Venezuelan President Hugo Chavez suffered a serious setback yesterday in a referendum that would have let him run for re-election indefinitely and impose a socialist system in the country.
Voters defeated the sweeping measures on Sunday by a vote of 51 percent to 49 percent, said Tibisay Lucena, chief of the National Electoral Council, with voter turnout at just 56 percent.
She said that with 88 percent of the votes counted, the trend was irreversible.
PHOTO: AP
Opposition supporters shouted with joy as Lucena announced the results on national television early yesterday, their first victory against Chavez after nine years of electoral defeats.
Some broke down in tears. Others began chanting "And now he's going away!"
"This was a photo finish," Chavez told reporters at the presidential palace, adding that his respect for the results proves that, unlike past Venezuelan governments, he respects the people's will.
Exactly a year ago, Chavez won re-election with 63 percent of the vote.
"Don't feel sad," Chavez urged supporters, especially given the "microscopic differences" between the "yes" and "no" options in a referendum that opponents feared could have meant a plunge toward dictatorship.
Chavez's supporters said he would have used the reforms to deepen grass-roots democracy and spread Venezuela's oil wealth.
The changes would have created new forms of communal property, let Chavez handpick local leaders under a redrawn political map, permit civil liberties to be suspended under extended states of emergency and allow Chavez to seek re-election indefinitely. Now, Chavez will be barred from running again in 2012.
Other changes would have shortened the workday from eight hours to six, created a social security fund for millions of informal laborers and promoted communal councils where residents decide how to spend government funds.

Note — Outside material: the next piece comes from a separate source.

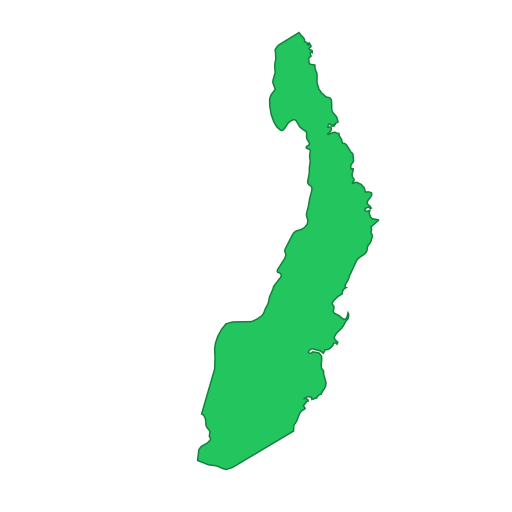 the border of Central, rotated 239°
{"feature_id": "PNG-1249", "entity_name": "Central", "entity_type": "Province", "adm_level": 1, "iso_a3": "PNG", "parent_name": "Papua New Guinea", "parent_adm1": "", "projection": "natural_earth1", "projection_center": [147.941, -9.068], "detail": "fine", "context": "isolated", "style": "filled", "palette": "green", "viewbox_px": 512, "rotation_deg": 239, "n_neighbors": 0, "source": "natural_earth", "source_scale": "10m", "svg_char_len": 5699}
<svg xmlns="http://www.w3.org/2000/svg" viewBox="0 0 512 512"><g transform="rotate(239 256 256)"><path d="M425.4,408.0L422.5,408.2L419.0,409.0L417.1,409.2L414.6,408.1L413.5,409.0L412.2,409.7L410.5,409.0L409.8,409.9L411.2,410.6L411.2,411.4L408.0,411.4L407.1,411.0L406.8,408.9L406.2,408.2L405.0,408.4L404.1,409.4L403.0,409.9L401.3,409.0L402.4,408.1L402.4,407.3L401.6,406.7L399.0,406.2L398.7,405.3L398.7,404.1L398.1,402.8L393.5,400.8L392.2,401.5L390.3,403.8L389.2,404.9L388.0,403.9L386.0,403.1L383.7,402.6L381.8,402.4L380.5,402.0L373.1,397.6L371.6,397.0L368.8,396.6L366.9,395.9L366.1,395.8L364.1,396.2L363.1,396.2L362.5,395.8L360.1,396.9L358.9,397.3L357.9,397.4L356.5,397.9L355.3,398.9L354.2,400.1L353.3,400.8L351.3,401.0L349.3,400.2L342.3,396.3L341.1,395.9L339.5,395.8L334.2,396.7L332.9,396.6L331.0,396.0L329.6,395.8L328.6,395.3L328.8,392.6L327.9,391.7L328.1,391.3L328.4,390.5L328.6,390.1L327.5,390.1L327.2,390.1L327.7,388.7L328.6,387.9L329.7,387.7L331.1,387.6L331.7,386.7L330.7,384.9L329.3,384.0L328.6,385.6L328.1,386.5L327.0,386.4L325.8,385.8L325.1,385.2L324.6,384.2L323.6,380.3L323.0,380.3L322.3,385.1L321.5,387.4L319.8,388.4L318.7,389.7L318.4,390.2L317.7,390.0L316.6,389.3L311.7,389.3L309.3,388.5L308.0,388.3L307.5,388.8L306.9,389.9L305.6,390.5L304.1,390.8L296.0,390.9L294.0,391.7L287.3,388.7L286.3,387.2L285.4,384.7L283.4,382.9L281.5,382.5L280.7,384.3L279.2,383.2L277.9,381.8L276.4,380.3L274.3,379.4L273.3,379.4L271.4,379.6L270.8,379.4L270.1,378.8L269.5,377.0L268.6,376.2L267.3,380.4L263.3,383.0L258.4,383.9L254.5,382.6L253.0,385.5L251.8,386.7L250.3,387.6L248.4,386.3L247.2,384.0L246.4,381.5L245.3,379.4L243.7,378.3L242.1,378.6L240.1,379.3L237.6,379.4L237.6,378.6L239.5,377.9L240.4,376.0L240.2,373.9L239.0,372.9L238.1,373.1L237.4,373.7L237.0,374.6L236.6,377.1L236.1,376.8L234.8,375.3L230.5,374.2L228.1,374.8L224.2,379.4L223.5,379.4L221.7,369.5L220.7,369.3L219.4,368.8L218.3,368.1L217.8,367.5L217.2,366.7L216.0,366.5L214.6,366.5L213.6,366.3L212.3,365.3L208.6,361.1L207.8,359.3L207.3,357.4L205.9,355.9L204.3,354.6L202.9,353.2L202.1,351.5L201.7,349.6L201.5,344.5L201.1,342.0L200.2,339.8L190.9,326.0L188.1,322.7L187.1,321.2L186.3,319.2L185.1,317.4L183.2,316.2L182.5,317.0L182.4,314.3L181.5,312.4L180.1,311.0L179.1,310.3L179.1,310.1L179.1,305.6L178.2,301.5L177.3,298.6L176.2,296.9L175.1,296.6L172.9,296.8L172.0,296.6L171.2,296.0L169.6,294.4L168.6,293.7L167.4,293.5L166.2,293.9L162.4,296.4L158.1,297.8L157.2,298.3L156.6,298.7L156.2,299.3L155.9,299.9L156.0,300.7L156.3,301.6L157.1,302.9L159.9,305.6L158.7,305.5L156.8,304.6L155.0,303.0L153.7,299.2L151.0,294.6L150.0,292.4L148.7,286.6L147.8,283.9L146.1,281.3L144.0,280.6L139.8,281.6L138.7,280.0L140.0,279.7L140.9,279.0L141.2,278.0L140.8,276.8L139.8,276.0L138.9,273.1L138.7,269.5L140.1,266.9L139.5,266.3L139.0,265.5L138.5,264.6L138.0,263.6L138.8,263.2L140.8,262.7L143.1,260.8L143.6,260.7L144.2,259.5L147.2,256.9L147.9,255.4L147.8,254.2L147.5,252.9L147.0,251.8L146.4,251.3L145.1,251.7L144.4,252.8L144.3,254.0L144.7,254.6L144.5,255.4L141.3,259.2L140.1,260.2L136.4,260.6L133.3,259.0L130.2,256.6L126.7,254.6L125.5,254.3L123.6,254.7L122.4,254.6L121.6,254.2L120.2,253.2L113.0,251.3L111.1,250.6L108.5,248.5L106.8,245.9L105.6,243.1L104.0,240.7L104.4,239.1L104.2,237.2L103.6,235.6L103.0,234.9L103.6,233.8L103.8,231.5L104.3,230.0L106.1,230.8L107.7,229.4L108.7,227.9L109.2,226.3L108.9,224.1L107.5,225.8L105.8,226.5L104.8,226.0L105.4,224.1L104.9,223.6L104.4,223.0L104.1,222.2L104.0,221.3L103.4,219.8L102.2,219.5L100.9,219.7L100.1,219.7L99.7,218.7L99.7,217.5L99.8,216.3L99.7,215.1L99.2,213.7L98.7,212.5L93.8,206.1L92.5,204.0L92.0,202.4L91.3,201.2L86.6,198.0L86.9,126.9L88.4,120.5L90.9,118.0L95.2,115.1L97.0,113.4L101.6,107.6L110.8,100.6L119.3,107.2L120.1,108.7L121.0,111.1L120.8,114.9L120.8,117.1L121.0,119.2L122.0,122.1L122.8,123.1L123.8,123.2L124.9,123.0L126.0,123.4L128.0,125.2L129.2,125.9L130.6,126.2L133.6,125.7L135.3,125.7L136.9,126.0L140.6,128.0L141.7,128.4L142.8,128.8L145.0,129.1L145.9,129.1L146.8,128.9L147.5,128.7L148.6,128.0L180.5,162.4L190.2,168.7L197.6,172.6L202.2,176.4L206.9,181.9L210.8,188.6L213.3,195.3L211.5,202.0L202.1,218.3L201.6,221.9L201.4,224.1L201.7,229.7L202.3,231.7L203.2,233.3L206.3,237.3L208.1,240.5L209.7,242.6L211.2,244.1L213.0,245.5L214.6,247.4L218.5,252.9L219.7,254.3L220.6,255.1L221.2,256.2L224.8,265.6L225.7,267.1L226.8,267.9L227.9,268.0L228.9,267.7L229.7,267.3L230.8,266.2L231.4,266.1L232.1,266.4L233.3,267.7L238.8,278.7L240.0,280.5L241.0,281.6L241.7,282.2L242.6,282.6L244.6,282.9L245.7,283.4L247.2,284.9L255.6,298.5L256.5,300.6L256.8,302.8L256.5,304.6L255.5,308.0L255.3,310.2L255.5,312.5L256.9,316.1L258.4,317.8L259.9,318.8L264.4,320.0L265.8,320.7L269.0,323.7L271.4,326.3L277.6,331.6L283.3,337.4L284.9,338.6L286.3,339.2L287.5,339.1L288.6,338.7L290.0,338.0L291.3,337.9L292.8,338.3L299.7,344.4L304.1,347.1L308.5,350.7L310.1,351.7L312.9,352.8L314.4,353.6L317.6,356.3L318.1,356.6L318.6,356.8L319.2,356.9L319.7,356.8L320.4,356.4L321.4,355.5L322.0,355.0L322.7,354.8L323.4,355.0L323.8,355.5L323.9,356.1L323.8,357.0L323.8,358.0L324.2,359.2L325.1,359.8L326.3,359.9L329.5,359.9L331.0,360.2L332.3,360.8L334.8,362.5L336.0,362.9L337.1,362.9L339.7,361.6L343.1,360.3L344.4,360.0L350.2,360.1L351.5,360.0L352.5,359.6L353.1,359.1L353.6,358.0L353.8,356.8L353.8,354.5L353.6,353.1L353.2,351.7L350.7,346.5L350.3,345.4L350.1,344.5L350.1,343.5L350.2,342.7L351.1,342.0L352.9,341.2L354.9,340.6L356.7,340.3L359.5,340.3L362.7,340.5L369.5,341.9L377.4,345.0L383.2,348.3L384.8,349.9L386.4,351.9L388.5,357.2L388.9,358.2L389.5,358.5L395.1,359.5L396.9,360.3L398.5,361.7L403.2,366.7L403.9,367.2L409.1,369.8L411.9,371.9L414.8,374.5L420.6,377.6L422.9,378.5L424.5,381.7L425.2,384.1L425.4,408.0L425.4,408.0Z" fill="#22c55e" stroke="#15803d" stroke-width="1.5"/></g></svg>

The reforms would also have granted Chavez control over the Central Bank and extended presidential terms from six to seven years.
Chavez was gracious in defeat: "To those who voted against my proposal, I thank them and congratulate them."
He also urged calm and restraint.
"I ask all of you to go home, know how to handle your victory," Chavez said. "You won it. I wouldn't have wanted that Pyrrhic victory."
Yet he made it clear he would remain a formidable foe.
Echoing words he spoke when as an army officer he was captured and jailed for leading a failed 1992 coup, he said: "For now, we couldn't."
The ever combative Chavez had warned opponents ahead of the vote he would not tolerate attempts to incite violence, and threatened to cut off oil exports to the US if Washington interfered.
All was reported calm during Sunday's voting but 45 people were detained, most for committing ballot-related crimes like "destroying electoral materials," said General Jesus Gonzalez, chief of a military command overseeing security.
Opponents -- including Roman Catholic leaders, press freedom groups, human rights groups and prominent business leaders -- feared the reforms would grant Chavez unchecked power and threaten basic rights.